Neural-Inspired Posterior Approximation (NIPA)
Babak Shahbaba, Zahra Moslemi
TL;DR
The paper tackles the computational bottleneck of exact posterior inference in high-dimensional Bayesian models by introducing Neural-Inspired Posterior Approximation ($MB$, $MF$, $EC$), a framework that unifies model-based sampling, surrogate modeling, and episodic-memory recall. It uses an initial pool from SGHMC, a latent-space autoencoder with a DNN surrogate, and a memory-based episodic component to decide between exact, surrogate-based, and memory-driven proposals via a gating rule $d^{*}(\tilde{\theta},\mathcal{P})$ and thresholds $t_1,t_2$. The approach yields substantial speedups over BNN-HMC while maintaining or improving uncertainty quantification across regression and classification tasks, demonstrating practical scalability for Bayesian deep learning. This framework offers a general template for combining MB/MF/EC modules in probabilistic inference and potentially extends to other Bayesian settings such as Gaussian processes and inverse problems.
Abstract
Humans learn efficiently from their environment by engaging multiple interacting neural systems that support distinct yet complementary forms of control, including model-based (goal-directed) planning, model-free (habitual) responding, and episodic memory-based learning.
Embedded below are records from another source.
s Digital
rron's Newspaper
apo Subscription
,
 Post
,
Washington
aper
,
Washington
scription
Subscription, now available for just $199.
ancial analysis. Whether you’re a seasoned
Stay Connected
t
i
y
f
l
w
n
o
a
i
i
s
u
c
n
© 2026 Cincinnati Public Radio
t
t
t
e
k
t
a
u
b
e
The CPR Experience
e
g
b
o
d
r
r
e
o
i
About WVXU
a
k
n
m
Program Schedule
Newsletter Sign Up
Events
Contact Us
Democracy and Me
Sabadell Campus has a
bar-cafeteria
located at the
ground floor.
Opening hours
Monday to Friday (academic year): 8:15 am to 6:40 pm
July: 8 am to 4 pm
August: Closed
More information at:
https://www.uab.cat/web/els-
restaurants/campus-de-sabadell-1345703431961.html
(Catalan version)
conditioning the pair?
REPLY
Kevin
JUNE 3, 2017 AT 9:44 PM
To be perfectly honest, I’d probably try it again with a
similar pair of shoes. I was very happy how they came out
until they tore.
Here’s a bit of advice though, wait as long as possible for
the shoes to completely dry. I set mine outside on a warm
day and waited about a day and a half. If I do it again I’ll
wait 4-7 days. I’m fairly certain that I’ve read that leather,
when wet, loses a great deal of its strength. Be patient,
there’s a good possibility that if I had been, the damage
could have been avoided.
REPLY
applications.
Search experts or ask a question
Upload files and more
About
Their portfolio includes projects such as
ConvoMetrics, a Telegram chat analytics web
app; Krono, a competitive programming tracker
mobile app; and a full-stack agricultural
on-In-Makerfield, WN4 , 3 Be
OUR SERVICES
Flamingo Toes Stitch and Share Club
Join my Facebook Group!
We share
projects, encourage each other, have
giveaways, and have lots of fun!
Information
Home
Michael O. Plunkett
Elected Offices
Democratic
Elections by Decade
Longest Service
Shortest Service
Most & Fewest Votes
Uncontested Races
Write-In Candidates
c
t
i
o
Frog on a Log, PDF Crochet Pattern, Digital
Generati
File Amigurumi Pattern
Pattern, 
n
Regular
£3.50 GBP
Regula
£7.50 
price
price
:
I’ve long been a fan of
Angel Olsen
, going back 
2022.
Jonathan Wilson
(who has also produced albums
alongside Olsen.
Model-based mechanisms compute prospective action values using an internal model of the environment, supporting flexible but computationally costly planning; model-free mechanisms cache value estimates and build heuristics that enable fast, efficient habitual responding; and memory-based mechanisms allow rapid adaptation from individual experience. In this work, we aim to elucidate the computational principles underlying this biological efficiency and translate them into a sampling algorithm for scalable Bayesian inference through effective exploration of the posterior distribution. More specifically, our proposed algorithm comprises three components: a model-based module that uses the target distribution for guided but computationally slow sampling; a model-free module that uses previous samples to learn patterns in the parameter space, enabling fast, reflexive sampling without directly evaluating the expensive target distribution; and an episodic-control module that supports rapid sampling by recalling specific past events (i.e., samples). We show that this approach advances Bayesian methods and facilitates their application to large-scale statistical machine learning problems. In particular, we apply our proposed framework to Bayesian deep learning, with an emphasis on proper and principled uncertainty quantification.